> [Short exercise]
From the text on forgiveness, answer each of these:
(a) What does it say to take out to write down your feelings about the situation?
(b) What reason does it give for why we are judgmental of others?
(c) What does it say our ego is in constant fear of?

In Order To Heal, You Must Forgive

Brooke Cagle
Brooke Cagle

Forgiveness is hard enough, but when you’re the person you can’t forgive, it’s even more challenging. We are our own worst critic and in order to heal we must forgive ourselves. How can we learn to forgive ourselves?

Write it out – take out a pen and paper and write down everything you feel about the situation.

Get honest with yourself about your behavior. Where did the behavior that led to your resentment come from? Was it from a place of selfishness, insecurity or fear? Did someone or something challenge your ego? Were you being judgmental of someone or something? Were you in fear of losing someone or something? Get brutally honest…sometimes we have to get below the surface to find the real reason for our actions.

When we’re judgmental of others, it’s because we see something in them we don’t like about ourselves.

It may not be something about our character today, but based on a character defect we used to possess or one that we’re in fear of possessing because it reminds us of something we haven’t dealt with. Learn to accept others for who they are, who they were and who they’re becoming. The only thing we can control is our own behavior; therefore it should be the only thing we concern ourselves with.

We do all kinds of stupid things when we’re living in fear… (Or, maybe I’m alone in this one?!)

Especially if we’re in fear of losing someone or something…been there! Our ego is in constant fear of death. It’ll do whatever it takes to win and winning sometimes means clinging. Clinging, and trying to control someone or something, can appear as passive aggressive or some other form of manipulative behavior. Unfortunately, when we use manipulation to get something we want we set expectations. When our expectations aren’t met, we act out in frustration and end up hurting people in the process; inevitably losing that which we feared. In essence, we create what we fear the most just by living in fear.

Did someone or something challenge your ego?

> [Records supplied]
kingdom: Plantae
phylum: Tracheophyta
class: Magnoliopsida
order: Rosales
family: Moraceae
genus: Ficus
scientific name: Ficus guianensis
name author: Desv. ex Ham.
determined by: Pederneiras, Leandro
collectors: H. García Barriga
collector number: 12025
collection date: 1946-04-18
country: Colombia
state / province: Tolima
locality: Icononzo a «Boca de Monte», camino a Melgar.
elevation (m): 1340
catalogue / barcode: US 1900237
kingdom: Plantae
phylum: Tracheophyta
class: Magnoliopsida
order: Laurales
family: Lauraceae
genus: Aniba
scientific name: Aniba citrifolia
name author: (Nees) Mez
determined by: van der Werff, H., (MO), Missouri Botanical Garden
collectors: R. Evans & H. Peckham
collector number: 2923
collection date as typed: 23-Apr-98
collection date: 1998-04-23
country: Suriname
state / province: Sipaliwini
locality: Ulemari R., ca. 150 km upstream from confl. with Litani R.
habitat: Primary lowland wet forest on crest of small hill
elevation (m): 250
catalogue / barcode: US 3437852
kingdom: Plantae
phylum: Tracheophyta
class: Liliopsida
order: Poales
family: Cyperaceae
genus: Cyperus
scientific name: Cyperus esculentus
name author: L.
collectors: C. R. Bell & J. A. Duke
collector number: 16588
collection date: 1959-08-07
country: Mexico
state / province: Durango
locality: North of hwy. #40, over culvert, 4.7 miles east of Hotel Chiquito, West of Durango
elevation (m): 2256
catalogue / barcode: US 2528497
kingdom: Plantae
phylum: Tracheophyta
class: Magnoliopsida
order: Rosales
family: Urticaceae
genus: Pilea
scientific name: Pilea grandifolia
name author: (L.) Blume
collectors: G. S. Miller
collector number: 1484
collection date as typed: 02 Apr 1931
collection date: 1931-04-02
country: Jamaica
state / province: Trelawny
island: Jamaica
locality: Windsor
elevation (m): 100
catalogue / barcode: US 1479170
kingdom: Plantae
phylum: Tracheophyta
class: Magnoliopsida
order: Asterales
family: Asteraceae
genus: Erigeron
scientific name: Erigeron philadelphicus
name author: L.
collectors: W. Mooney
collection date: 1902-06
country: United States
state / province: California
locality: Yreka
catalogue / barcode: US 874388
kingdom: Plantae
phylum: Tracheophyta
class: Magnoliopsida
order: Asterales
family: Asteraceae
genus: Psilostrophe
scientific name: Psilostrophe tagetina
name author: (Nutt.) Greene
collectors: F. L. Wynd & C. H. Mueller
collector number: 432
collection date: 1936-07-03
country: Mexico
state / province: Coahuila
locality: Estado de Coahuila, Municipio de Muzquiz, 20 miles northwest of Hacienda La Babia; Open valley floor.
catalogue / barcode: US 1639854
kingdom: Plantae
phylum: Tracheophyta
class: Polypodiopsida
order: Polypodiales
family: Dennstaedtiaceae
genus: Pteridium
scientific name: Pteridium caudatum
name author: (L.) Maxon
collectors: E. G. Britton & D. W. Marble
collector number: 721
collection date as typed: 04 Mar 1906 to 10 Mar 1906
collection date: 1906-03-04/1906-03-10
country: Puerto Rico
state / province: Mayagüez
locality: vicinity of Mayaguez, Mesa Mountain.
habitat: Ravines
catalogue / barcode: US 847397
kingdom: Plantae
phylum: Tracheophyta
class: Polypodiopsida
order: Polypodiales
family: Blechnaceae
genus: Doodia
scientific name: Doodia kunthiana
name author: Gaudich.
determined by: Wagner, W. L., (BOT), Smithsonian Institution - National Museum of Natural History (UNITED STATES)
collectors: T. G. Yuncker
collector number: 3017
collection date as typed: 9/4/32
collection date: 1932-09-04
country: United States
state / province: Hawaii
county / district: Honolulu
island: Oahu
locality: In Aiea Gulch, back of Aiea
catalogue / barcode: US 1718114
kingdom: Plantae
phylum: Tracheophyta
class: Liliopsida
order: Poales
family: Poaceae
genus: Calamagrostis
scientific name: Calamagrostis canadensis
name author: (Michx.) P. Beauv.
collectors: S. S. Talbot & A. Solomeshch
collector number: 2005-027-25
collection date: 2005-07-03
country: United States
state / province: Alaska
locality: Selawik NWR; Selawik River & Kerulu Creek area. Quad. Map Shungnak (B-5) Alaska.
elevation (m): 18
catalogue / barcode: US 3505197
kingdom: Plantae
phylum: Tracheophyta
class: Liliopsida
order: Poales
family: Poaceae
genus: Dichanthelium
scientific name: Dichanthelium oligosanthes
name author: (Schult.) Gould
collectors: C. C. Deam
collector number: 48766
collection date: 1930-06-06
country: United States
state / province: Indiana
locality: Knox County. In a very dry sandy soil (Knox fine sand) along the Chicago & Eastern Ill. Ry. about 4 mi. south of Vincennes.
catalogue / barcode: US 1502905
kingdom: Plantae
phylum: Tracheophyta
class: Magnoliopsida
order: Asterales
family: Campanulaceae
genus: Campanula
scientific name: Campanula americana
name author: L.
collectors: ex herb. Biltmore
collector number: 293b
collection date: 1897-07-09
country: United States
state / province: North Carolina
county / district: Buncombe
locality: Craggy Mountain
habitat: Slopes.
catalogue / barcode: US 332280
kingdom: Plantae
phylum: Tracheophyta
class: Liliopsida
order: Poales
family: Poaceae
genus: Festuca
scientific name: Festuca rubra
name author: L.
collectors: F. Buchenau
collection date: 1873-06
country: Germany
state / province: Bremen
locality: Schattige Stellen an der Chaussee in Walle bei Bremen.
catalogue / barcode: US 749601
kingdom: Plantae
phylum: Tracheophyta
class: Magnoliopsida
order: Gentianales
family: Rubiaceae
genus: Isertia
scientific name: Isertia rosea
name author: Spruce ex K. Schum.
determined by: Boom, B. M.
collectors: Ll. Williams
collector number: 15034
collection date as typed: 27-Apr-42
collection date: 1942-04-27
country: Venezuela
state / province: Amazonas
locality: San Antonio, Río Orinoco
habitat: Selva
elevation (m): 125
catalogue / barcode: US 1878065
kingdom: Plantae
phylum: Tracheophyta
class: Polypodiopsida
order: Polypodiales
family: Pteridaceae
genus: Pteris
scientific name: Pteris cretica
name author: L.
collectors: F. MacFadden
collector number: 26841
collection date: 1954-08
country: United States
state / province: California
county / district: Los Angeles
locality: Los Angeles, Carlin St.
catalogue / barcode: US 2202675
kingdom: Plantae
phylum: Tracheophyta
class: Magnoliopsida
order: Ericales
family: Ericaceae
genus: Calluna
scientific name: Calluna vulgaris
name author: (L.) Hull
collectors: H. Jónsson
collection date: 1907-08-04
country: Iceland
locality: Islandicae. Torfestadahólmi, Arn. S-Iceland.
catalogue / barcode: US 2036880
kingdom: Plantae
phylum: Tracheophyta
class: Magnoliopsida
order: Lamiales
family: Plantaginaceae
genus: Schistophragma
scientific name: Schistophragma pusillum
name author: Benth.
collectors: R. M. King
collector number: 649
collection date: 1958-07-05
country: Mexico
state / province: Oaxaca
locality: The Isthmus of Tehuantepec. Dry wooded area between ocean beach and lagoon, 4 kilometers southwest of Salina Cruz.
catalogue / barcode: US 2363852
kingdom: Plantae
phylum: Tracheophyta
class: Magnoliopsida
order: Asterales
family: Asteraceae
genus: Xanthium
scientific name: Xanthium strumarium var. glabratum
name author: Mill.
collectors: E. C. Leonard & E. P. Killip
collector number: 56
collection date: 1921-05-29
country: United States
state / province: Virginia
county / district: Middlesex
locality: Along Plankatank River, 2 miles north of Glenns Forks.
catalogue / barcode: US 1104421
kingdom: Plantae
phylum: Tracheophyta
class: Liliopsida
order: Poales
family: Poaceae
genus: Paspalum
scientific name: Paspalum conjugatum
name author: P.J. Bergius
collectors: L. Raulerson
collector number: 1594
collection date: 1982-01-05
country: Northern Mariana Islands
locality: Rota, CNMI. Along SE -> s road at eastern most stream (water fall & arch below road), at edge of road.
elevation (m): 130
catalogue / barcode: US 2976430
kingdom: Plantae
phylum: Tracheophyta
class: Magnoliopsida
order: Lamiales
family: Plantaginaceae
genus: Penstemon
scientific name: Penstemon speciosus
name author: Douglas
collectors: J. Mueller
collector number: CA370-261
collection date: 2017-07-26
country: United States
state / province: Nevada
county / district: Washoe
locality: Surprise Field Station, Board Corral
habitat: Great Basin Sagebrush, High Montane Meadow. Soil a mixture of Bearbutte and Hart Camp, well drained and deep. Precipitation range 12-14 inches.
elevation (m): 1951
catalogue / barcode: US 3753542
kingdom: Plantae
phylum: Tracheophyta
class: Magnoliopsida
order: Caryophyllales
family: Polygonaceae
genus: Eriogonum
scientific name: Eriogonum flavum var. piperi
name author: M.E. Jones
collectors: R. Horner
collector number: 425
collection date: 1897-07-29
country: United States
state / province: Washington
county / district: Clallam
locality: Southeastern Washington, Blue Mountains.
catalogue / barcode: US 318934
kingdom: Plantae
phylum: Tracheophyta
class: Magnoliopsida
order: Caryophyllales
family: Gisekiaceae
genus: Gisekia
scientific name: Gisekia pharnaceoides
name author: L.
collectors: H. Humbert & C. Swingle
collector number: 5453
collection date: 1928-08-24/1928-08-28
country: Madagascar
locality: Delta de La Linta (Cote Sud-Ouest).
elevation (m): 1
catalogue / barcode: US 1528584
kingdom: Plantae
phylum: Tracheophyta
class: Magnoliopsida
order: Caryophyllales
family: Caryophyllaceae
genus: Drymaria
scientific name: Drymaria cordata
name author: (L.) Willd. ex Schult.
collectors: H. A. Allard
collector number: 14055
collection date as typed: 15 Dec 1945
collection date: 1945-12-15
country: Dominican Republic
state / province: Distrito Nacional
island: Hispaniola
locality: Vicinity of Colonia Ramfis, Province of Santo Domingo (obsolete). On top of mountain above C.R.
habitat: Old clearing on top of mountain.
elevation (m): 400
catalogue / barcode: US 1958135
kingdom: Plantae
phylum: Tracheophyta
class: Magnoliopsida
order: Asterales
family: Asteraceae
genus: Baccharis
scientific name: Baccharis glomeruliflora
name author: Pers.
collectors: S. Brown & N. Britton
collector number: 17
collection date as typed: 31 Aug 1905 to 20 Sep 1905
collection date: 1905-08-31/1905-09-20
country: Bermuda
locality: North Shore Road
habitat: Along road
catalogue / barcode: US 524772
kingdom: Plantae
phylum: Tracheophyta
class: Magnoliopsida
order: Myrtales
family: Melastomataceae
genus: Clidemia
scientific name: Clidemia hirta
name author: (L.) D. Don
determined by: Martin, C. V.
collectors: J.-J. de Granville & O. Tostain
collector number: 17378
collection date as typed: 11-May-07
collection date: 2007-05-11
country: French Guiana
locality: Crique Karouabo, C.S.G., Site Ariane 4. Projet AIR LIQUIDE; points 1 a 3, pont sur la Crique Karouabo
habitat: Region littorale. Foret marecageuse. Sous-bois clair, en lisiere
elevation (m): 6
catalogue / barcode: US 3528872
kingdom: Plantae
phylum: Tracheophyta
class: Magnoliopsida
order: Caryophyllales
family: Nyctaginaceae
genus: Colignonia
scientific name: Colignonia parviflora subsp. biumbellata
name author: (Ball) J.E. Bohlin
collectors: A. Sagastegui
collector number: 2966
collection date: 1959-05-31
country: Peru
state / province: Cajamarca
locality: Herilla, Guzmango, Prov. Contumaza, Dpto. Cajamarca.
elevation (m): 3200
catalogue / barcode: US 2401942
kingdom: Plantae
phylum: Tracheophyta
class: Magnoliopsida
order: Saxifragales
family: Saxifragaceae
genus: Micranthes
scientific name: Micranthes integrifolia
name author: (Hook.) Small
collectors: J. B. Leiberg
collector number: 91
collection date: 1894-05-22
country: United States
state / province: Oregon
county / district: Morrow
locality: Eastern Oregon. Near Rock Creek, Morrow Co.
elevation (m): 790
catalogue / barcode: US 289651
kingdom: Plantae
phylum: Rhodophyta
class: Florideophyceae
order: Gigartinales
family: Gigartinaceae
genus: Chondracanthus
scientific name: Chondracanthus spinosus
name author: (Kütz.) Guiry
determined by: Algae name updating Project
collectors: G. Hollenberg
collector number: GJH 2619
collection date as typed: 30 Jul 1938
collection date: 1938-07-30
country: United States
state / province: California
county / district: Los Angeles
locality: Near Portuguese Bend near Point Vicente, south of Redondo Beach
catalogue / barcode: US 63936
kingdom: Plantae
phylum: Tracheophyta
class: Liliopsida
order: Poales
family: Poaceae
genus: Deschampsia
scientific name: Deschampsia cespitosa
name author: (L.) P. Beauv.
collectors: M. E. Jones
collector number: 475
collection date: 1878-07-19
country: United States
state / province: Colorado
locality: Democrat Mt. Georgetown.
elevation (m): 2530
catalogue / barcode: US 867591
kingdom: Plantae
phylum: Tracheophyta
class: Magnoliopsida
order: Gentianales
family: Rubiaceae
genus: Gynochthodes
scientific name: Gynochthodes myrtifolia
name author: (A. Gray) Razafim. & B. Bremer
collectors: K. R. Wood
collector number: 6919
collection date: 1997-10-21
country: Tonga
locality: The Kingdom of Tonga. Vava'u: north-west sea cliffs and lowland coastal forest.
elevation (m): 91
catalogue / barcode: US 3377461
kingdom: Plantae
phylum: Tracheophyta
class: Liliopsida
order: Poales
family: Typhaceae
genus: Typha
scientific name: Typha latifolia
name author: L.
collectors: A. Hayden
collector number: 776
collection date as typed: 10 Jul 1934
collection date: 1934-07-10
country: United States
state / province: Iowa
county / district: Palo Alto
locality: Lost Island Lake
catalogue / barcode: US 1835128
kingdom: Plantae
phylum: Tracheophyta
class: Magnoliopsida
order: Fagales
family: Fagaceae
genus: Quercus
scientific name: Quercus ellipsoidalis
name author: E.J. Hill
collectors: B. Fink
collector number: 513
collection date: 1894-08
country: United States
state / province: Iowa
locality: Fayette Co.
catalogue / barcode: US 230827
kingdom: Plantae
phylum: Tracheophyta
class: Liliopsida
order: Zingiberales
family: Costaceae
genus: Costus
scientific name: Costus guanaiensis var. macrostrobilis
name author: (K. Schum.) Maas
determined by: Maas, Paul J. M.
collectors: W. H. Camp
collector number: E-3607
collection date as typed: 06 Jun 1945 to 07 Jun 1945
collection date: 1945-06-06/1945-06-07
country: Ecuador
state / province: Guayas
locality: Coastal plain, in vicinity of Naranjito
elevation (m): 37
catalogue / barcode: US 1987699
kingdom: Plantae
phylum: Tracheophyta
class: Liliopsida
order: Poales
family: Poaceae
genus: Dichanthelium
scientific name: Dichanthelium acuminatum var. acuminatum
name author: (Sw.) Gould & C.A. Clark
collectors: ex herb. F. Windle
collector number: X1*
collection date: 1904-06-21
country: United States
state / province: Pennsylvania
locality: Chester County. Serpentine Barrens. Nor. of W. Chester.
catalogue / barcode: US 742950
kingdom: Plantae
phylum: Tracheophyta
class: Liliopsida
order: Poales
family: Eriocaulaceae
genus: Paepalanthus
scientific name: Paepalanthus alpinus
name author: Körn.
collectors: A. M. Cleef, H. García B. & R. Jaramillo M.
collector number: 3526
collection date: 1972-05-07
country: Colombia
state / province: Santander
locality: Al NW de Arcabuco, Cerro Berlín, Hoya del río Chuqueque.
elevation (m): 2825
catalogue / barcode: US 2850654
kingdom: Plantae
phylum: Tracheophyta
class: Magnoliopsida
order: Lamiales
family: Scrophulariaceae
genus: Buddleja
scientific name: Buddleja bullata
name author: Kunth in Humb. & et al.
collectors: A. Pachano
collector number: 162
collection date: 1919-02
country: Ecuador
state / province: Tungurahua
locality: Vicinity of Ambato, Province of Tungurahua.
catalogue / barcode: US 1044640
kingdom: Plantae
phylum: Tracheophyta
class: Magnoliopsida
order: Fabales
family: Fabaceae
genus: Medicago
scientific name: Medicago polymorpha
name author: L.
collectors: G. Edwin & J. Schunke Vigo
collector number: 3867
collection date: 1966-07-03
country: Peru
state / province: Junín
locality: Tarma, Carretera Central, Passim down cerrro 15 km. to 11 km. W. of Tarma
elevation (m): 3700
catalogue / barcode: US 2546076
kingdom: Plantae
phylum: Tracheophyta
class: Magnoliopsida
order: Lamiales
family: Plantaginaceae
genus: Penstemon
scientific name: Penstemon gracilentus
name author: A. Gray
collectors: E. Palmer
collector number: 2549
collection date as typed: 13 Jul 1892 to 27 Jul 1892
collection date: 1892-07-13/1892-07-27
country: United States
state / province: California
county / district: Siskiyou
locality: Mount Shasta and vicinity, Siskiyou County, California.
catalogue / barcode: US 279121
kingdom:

> [Response to this exercise]
(a) A pen and paper.
(b) Because we see something in them we don't like about ourselves.
(c) Death.